The Blue Spring / Mata Air Murni

15 November 2015 – 17 January 2016
Jakarta
Indonesia

Project commission for Jakarta Biennale 2015: Maju Kena, Mundur Kena: Bertindak Sekarang.

Lead curator: Charles Esche
Project curator: Putra Hidayatullah



Description

  • 325 litres water drawn from Te Waihou / The Blue Spring, Putaruru, New Zealand;
  • 2 x 200 litre plastic drum UN Rated in transparent blue; custom-made shipping pallet;
  • Sea freight journey from Port of Tauranga to Port of Jakarta via Singapore;
  • Email correspondence 02/06/15 - 30/10/15 printed on 1kg A4 copy paper manufactured by APP (Asia Pulp and Paper Ltd, Indonesia);
  • Single A4 page with redacted email dated 11/11/15.


    Credits
    Water: South Waikato District Council
    Shipping pallet: Haines Pallet Co.
    Freight: Divine Logistics Ltd
    Design: Adrian McCLeland & Warren Olds
    Book binding: Flodstrands Bokbinderi

Supported by
Jakarta Biennale Foundation
New Zealand Ministry of Foreign Affairs and Trade
Watermark, South Waikato District Council
College of Creative Arts Toi Rauwharangi, Massey University Wellington

With thanks to
Charles Esche, Vicky Rosalina, Ade Darmawan,
Onny Hutabarat, Putra Hidayatullah, Mg Pringgotono, Irma Chantily; New Zealand Embassy Jakarta;
Andrew, Tom & the Watermark team

Maddie Leach’s work often begins with an exploration of movement or displacement. She is interested in what happens when things are in transition - from one place to another; one category to another; or one form to another. In doing so, her work often reveals a part of the invisible processes through which the global economy conducts its business. It might be possible to link Leach’s work to Marx’s ideas of circulation and how a commodity only really makes economic sense when it is in movement, but this aspect of her work is secondary to investigating the physical transformations that take place within a system of exchange.

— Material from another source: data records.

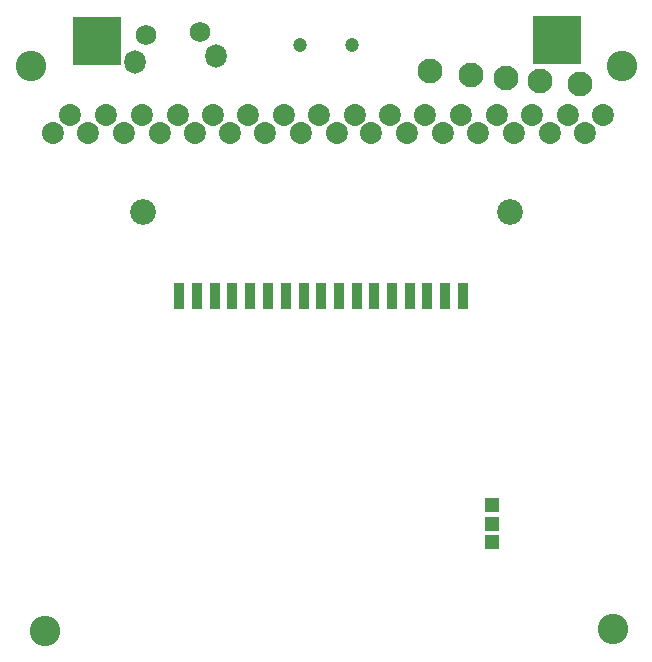
<source format=gbr>
%TF.GenerationSoftware,KiCad,Pcbnew,(6.0.2)*%
%TF.CreationDate,2022-11-15T22:57:49-06:00*%
%TF.ProjectId,REF1714,52454631-3731-4342-9e6b-696361645f70,rev?*%
%TF.SameCoordinates,Original*%
%TF.FileFunction,Soldermask,Bot*%
%TF.FilePolarity,Negative*%
%FSLAX46Y46*%
G04 Gerber Fmt 4.6, Leading zero omitted, Abs format (unit mm)*
G04 Created by KiCad (PCBNEW (6.0.2)) date 2022-11-15 22:57:49*
%MOMM*%
%LPD*%
G01*
G04 APERTURE LIST*
%ADD10C,2.100000*%
%ADD11C,1.860000*%
%ADD12O,1.800000X2.000000*%
%ADD13C,1.750000*%
%ADD14C,1.200000*%
%ADD15R,0.950000X2.250000*%
%ADD16R,4.170000X4.120000*%
%ADD17C,2.180000*%
%ADD18C,2.580000*%
%ADD19R,1.300000X1.250000*%
G04 APERTURE END LIST*
D10*
%TO.C,J2*%
X163254000Y-70184000D03*
X166198000Y-70421000D03*
X169095000Y-70697000D03*
X159809000Y-69863000D03*
X172509200Y-70935000D03*
%TD*%
D11*
%TO.C,J4*%
X174476000Y-73571000D03*
X172929500Y-75079000D03*
X171461100Y-73570900D03*
X169913000Y-75077000D03*
X168443000Y-73571000D03*
X166897000Y-75079000D03*
X165428600Y-73570900D03*
X163879000Y-75078000D03*
X162453000Y-73572000D03*
X160904200Y-75079000D03*
X159396100Y-73570900D03*
X157844000Y-75079000D03*
X156379800Y-73570900D03*
X154830000Y-75079000D03*
X153444000Y-73570000D03*
X151893000Y-75080000D03*
X150423000Y-73571000D03*
X148878000Y-75078000D03*
X147409000Y-73572000D03*
X145861000Y-75080000D03*
X144393000Y-73570000D03*
X142848000Y-75078000D03*
X141415000Y-73569000D03*
X139871000Y-75079000D03*
X138480000Y-73574000D03*
X136929000Y-75077000D03*
X135384000Y-73572000D03*
X133877000Y-75079000D03*
X132370000Y-73572000D03*
X130863000Y-75087000D03*
X129348000Y-73572000D03*
X127844500Y-75079000D03*
%TD*%
D12*
%TO.C,SW1*%
X134808000Y-69065000D03*
D13*
X135711000Y-66809000D03*
X140278000Y-66491000D03*
D12*
X141637000Y-68599000D03*
%TD*%
D14*
%TO.C,J1*%
X148811000Y-67654000D03*
X153218000Y-67654000D03*
%TD*%
D15*
%TO.C,U3*%
X138529000Y-88869000D03*
X140046000Y-88875000D03*
X141552000Y-88878000D03*
X143059000Y-88876000D03*
X144565000Y-88869000D03*
X146074000Y-88872000D03*
X147586000Y-88873000D03*
X149089000Y-88867000D03*
X150560000Y-88869000D03*
X152108000Y-88871000D03*
X153577000Y-88870000D03*
X155044000Y-88870000D03*
X156556000Y-88867000D03*
X158058000Y-88871000D03*
X159569000Y-88869000D03*
X161075000Y-88865000D03*
X162582000Y-88871000D03*
D16*
X131560000Y-67326000D03*
X170564000Y-67205000D03*
D17*
X135516000Y-81730000D03*
X166590000Y-81734000D03*
%TD*%
D18*
%TO.C,DrillHoles*%
X127221000Y-117246000D03*
X125993000Y-69391000D03*
X176038000Y-69386000D03*
X175285900Y-117048700D03*
%TD*%
D19*
%TO.C,C7*%
X165077000Y-109720000D03*
X165082000Y-108169000D03*
X165082000Y-106617000D03*
%TD*%
M02*

</source>
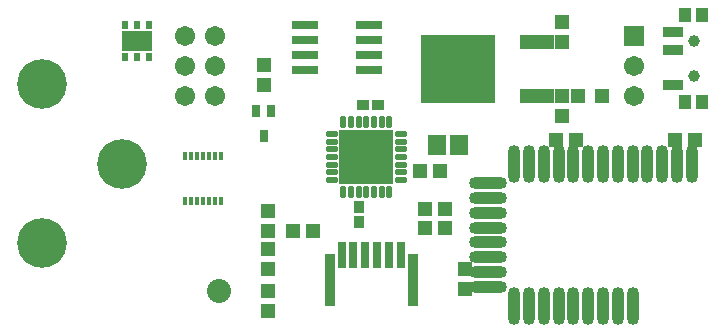
<source format=gbr>
G04 DipTrace 2.4.0.2*
%INTopMask.gbr*%
%MOIN*%
%ADD48C,0.0394*%
%ADD49C,0.08*%
%ADD55R,0.1025X0.0671*%
%ADD57R,0.0237X0.0316*%
%ADD59R,0.0178X0.0316*%
%ADD61O,0.1261X0.0415*%
%ADD63O,0.0415X0.1261*%
%ADD65R,0.0277X0.0415*%
%ADD67R,0.2501X0.2265*%
%ADD69R,0.1163X0.0474*%
%ADD71R,0.1812X0.1812*%
%ADD73O,0.0218X0.0415*%
%ADD75O,0.0415X0.0218*%
%ADD77R,0.0867X0.0316*%
%ADD79C,0.1655*%
%ADD81R,0.0474X0.0474*%
%ADD85C,0.0671*%
%ADD87R,0.067X0.067*%
%ADD89R,0.0356X0.1734*%
%ADD91R,0.0316X0.0867*%
%ADD93R,0.0592X0.0671*%
%ADD95R,0.0513X0.0474*%
%ADD97R,0.0434X0.0356*%
%ADD99R,0.0356X0.0434*%
%ADD101R,0.0474X0.0513*%
%ADD103R,0.0395X0.0513*%
%ADD105R,0.0671X0.0356*%
%FSLAX44Y44*%
G04*
G70*
G90*
G75*
G01*
%LNTopMask*%
%LPD*%
D105*
X29065Y12565D3*
Y13746D3*
Y14337D3*
D103*
X29478Y12014D3*
X30030D3*
X29478Y14888D3*
X30030D3*
D48*
X29754Y12860D3*
Y14041D3*
D101*
X15565Y5690D3*
Y5021D3*
D99*
X18599Y8504D3*
Y7993D3*
D97*
X18723Y11885D3*
X19235D3*
D101*
X25376Y12192D3*
Y11523D3*
X25375Y14001D3*
Y14670D3*
D95*
X29125Y10720D3*
X29794D3*
X25845D3*
X25176D3*
D101*
X22139Y6428D3*
Y5759D3*
D93*
X21940Y10565D3*
X21192D3*
D91*
X18026Y6890D3*
X18419D3*
X18813D3*
X19207D3*
X19601D3*
X19994D3*
D89*
X17632Y6063D3*
X20388D3*
D87*
X27780Y14200D3*
D85*
Y13200D3*
Y12200D3*
D49*
X13940Y5690D3*
D81*
X26692Y12193D3*
X25905D3*
D101*
X15565Y7690D3*
Y8359D3*
D95*
X17065Y7690D3*
X16396D3*
X20815Y8440D3*
X21484D3*
X20815Y7815D3*
X21484D3*
D101*
X15565Y6440D3*
Y7109D3*
D95*
X21315Y9690D3*
X20646D3*
D101*
X15440Y12565D3*
Y13235D3*
D79*
X10690Y9940D3*
X8040Y7290D3*
Y12590D3*
D85*
X13815Y14190D3*
X13820Y13190D3*
Y12190D3*
X12815Y14190D3*
X12820Y13190D3*
Y12190D3*
D77*
X16815Y14565D3*
Y14065D3*
Y13565D3*
Y13065D3*
X18941D3*
Y13565D3*
Y14065D3*
Y14565D3*
D75*
X17690Y10940D3*
Y10684D3*
Y10428D3*
Y10172D3*
Y9916D3*
Y9660D3*
Y9405D3*
D73*
X18084Y9011D3*
X18340D3*
X18596D3*
X18852D3*
X19108D3*
X19364D3*
X19620D3*
D75*
X20013Y9405D3*
Y9660D3*
Y9916D3*
Y10172D3*
Y10428D3*
Y10684D3*
Y10940D3*
D73*
X19620Y11334D3*
X19364D3*
X19108D3*
X18852D3*
X18596D3*
X18340D3*
X18084D3*
D71*
X18852Y10172D3*
D69*
X24530Y12200D3*
Y13995D3*
D67*
X21892Y13098D3*
D65*
X15686Y11693D3*
X15174D3*
X15430Y10867D3*
D63*
X29690Y9940D3*
X29198D3*
X28706D3*
X28214D3*
X27721D3*
X27229D3*
X26737D3*
X26245D3*
X25753D3*
X25261D3*
X24769D3*
X24277D3*
X23784D3*
D61*
X22918Y9290D3*
Y8798D3*
Y8306D3*
Y7814D3*
Y7322D3*
Y6830D3*
Y6338D3*
Y5846D3*
D63*
X23784Y5196D3*
X24277D3*
X24769D3*
X25261D3*
X25753D3*
X26245D3*
X26737D3*
X27229D3*
X27721D3*
D59*
X12815Y8690D3*
X13012D3*
X13209D3*
X13406D3*
X13603D3*
X13800D3*
X13996D3*
Y10186D3*
X13800D3*
X13603D3*
X13406D3*
X13209D3*
X13012D3*
X12815D3*
D57*
X10815Y14565D3*
Y13502D3*
X11209D3*
Y14565D3*
X11602D3*
Y13502D3*
D55*
X11209Y14034D3*
M02*

</source>
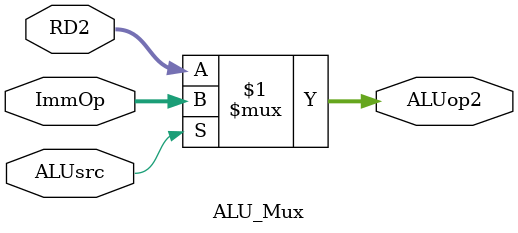
<source format=sv>
module ALU_Mux #(
    parameter      DATA_WIDTH = 32
)(
    input   logic[DATA_WIDTH-1:0]   ImmOp, RD2,
    input   logic                   ALUsrc,
    output  logic[DATA_WIDTH-1:0]   ALUop2
);
assign ALUop2 = ALUsrc ? ImmOp : RD2;

endmodule

</source>
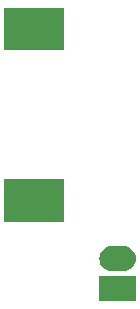
<source format=gbr>
G04 #@! TF.GenerationSoftware,KiCad,Pcbnew,(5.0.2)-1*
G04 #@! TF.CreationDate,2021-08-28T19:43:05+01:00*
G04 #@! TF.ProjectId,HL-GM1-03-03-kicad,484c2d47-4d31-42d3-9033-2d30332d6b69,rev?*
G04 #@! TF.SameCoordinates,Original*
G04 #@! TF.FileFunction,Soldermask,Top*
G04 #@! TF.FilePolarity,Negative*
%FSLAX46Y46*%
G04 Gerber Fmt 4.6, Leading zero omitted, Abs format (unit mm)*
G04 Created by KiCad (PCBNEW (5.0.2)-1) date 28/08/2021 19:43:05*
%MOMM*%
%LPD*%
G01*
G04 APERTURE LIST*
%ADD10C,0.100000*%
G04 APERTURE END LIST*
D10*
G36*
X3128000Y-15781000D02*
X26000Y-15781000D01*
X26000Y-13679000D01*
X3128000Y-13679000D01*
X3128000Y-15781000D01*
X3128000Y-15781000D01*
G37*
G36*
X2159510Y-11142041D02*
X2283032Y-11154207D01*
X2481146Y-11214305D01*
X2663729Y-11311897D01*
X2823765Y-11443235D01*
X2955103Y-11603271D01*
X3052695Y-11785854D01*
X3112793Y-11983968D01*
X3133085Y-12190000D01*
X3112793Y-12396032D01*
X3052695Y-12594146D01*
X2955103Y-12776729D01*
X2823765Y-12936765D01*
X2663729Y-13068103D01*
X2481146Y-13165695D01*
X2283032Y-13225793D01*
X2159510Y-13237959D01*
X2128631Y-13241000D01*
X1025369Y-13241000D01*
X994490Y-13237959D01*
X870968Y-13225793D01*
X672854Y-13165695D01*
X490271Y-13068103D01*
X330235Y-12936765D01*
X198897Y-12776729D01*
X101305Y-12594146D01*
X41207Y-12396032D01*
X20915Y-12190000D01*
X41207Y-11983968D01*
X101305Y-11785854D01*
X198897Y-11603271D01*
X330235Y-11443235D01*
X490271Y-11311897D01*
X672854Y-11214305D01*
X870968Y-11154207D01*
X994490Y-11142041D01*
X1025369Y-11139000D01*
X2128631Y-11139000D01*
X2159510Y-11142041D01*
X2159510Y-11142041D01*
G37*
G36*
X-2949000Y-9051000D02*
X-8051000Y-9051000D01*
X-8051000Y-5449000D01*
X-2949000Y-5449000D01*
X-2949000Y-9051000D01*
X-2949000Y-9051000D01*
G37*
G36*
X-2949000Y5449000D02*
X-8051000Y5449000D01*
X-8051000Y9051000D01*
X-2949000Y9051000D01*
X-2949000Y5449000D01*
X-2949000Y5449000D01*
G37*
M02*

</source>
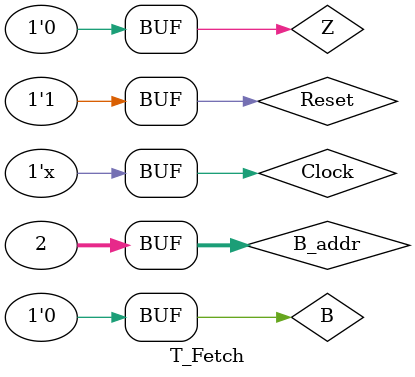
<source format=v>
`timescale 1ns / 1ps


module T_Fetch;

	// Inputs
	reg B;
	reg Z;
	reg Reset;
	reg Clock;
	reg [31:0] B_addr;

	// Outputs
	wire [31:0] addr;

	// Instantiate the Unit Under Test (UUT)
	Fetch uut (
		.B(B), 
		.Z(Z), 
		.Reset(Reset), 
		.Clock(Clock), 
		.B_addr(B_addr), 
		.addr(addr)
	);

	initial begin
		// Initialize Inputs
		B = 0;
		Z = 0;
		Reset = 0;
		Clock = 0;
		B_addr = 0;

		// Wait 100 ns for global reset to finish
		#200;
		Reset=1;
        
		// Add stimulus here
		
		#600;
		B=1;Z=1;
		B_addr=32'h00000002;
		
		#200;
		B=0;Z=0;
		

	end
	
	always #100 Clock=~Clock;
      
endmodule


</source>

Leach was invited to develop a new work for the Biennale and proposed shipping two barrels of New Zealand spring water from Putaruru (a small town in the North Island producing 70% of New Zealand’s bottled water) to Jakarta – with the intention of giving them to the Indonesian corporation Asia Pulp & Paper (APP) in exchange for 1kg of paper produced with the imported water. This seemingly simple request has resulted in an endless stream of email exchange as the global trade system tried to accommodate and classify this rogue shipment. Neither customs officials nor the paper manufacturers nor the Biennale itself knew best how to respond. The whole saga was reproduced in the exhibition as a paper document, printed on APP copy paper, and installed in an empty space awaiting the absent water barrels.

In early 2017, Leach made an edition of nine books containing all of the correspondence produced in relation to The Blue Spring / Mata Air Murni project. Copies were distributed to a number of sites, including the Jakarta Biennale Foundation, the national libraries of New Zealand and Indonesia, the Embassy of New Zealand in Jakarta and the Embassy of Indonesia in Wellington.

Charles Esche / Maddie Leach

The Blue Spring / Mata Air Murni

Watch

The two video clips on this page were both filmed by Maddie Leach in 2015. The first is of a stream at Te Waihou (The Blue Spring) near the rural town of Putaruru in New Zealand's North Island. Water from the Mamaku Plateau takes 50 to 100 years to reach the spring. Since 1997, Coca-Cola Amatil has extracted water from the spring for its popular Pump brand and Te Waihou now supplies about 70% of New Zealand's bottled water industry. The spring is also the main source of drinking water for the town of Putaruru – where turning on the tap, watering the garden, or washing the car uses the same water that fills bottles of premium spring water.

The second clip was filmed at the offices of the Jakarta Biennial a few days before the opening of the exhibition. Curator Charles Esche and Maddie Leach speak with members of the biennale production team about how much money – to be paid to Indonesian customs agents – would be needed to secure the release of the barrels of Te Waihou water Leach had shipped from New Zealand to Jakarta.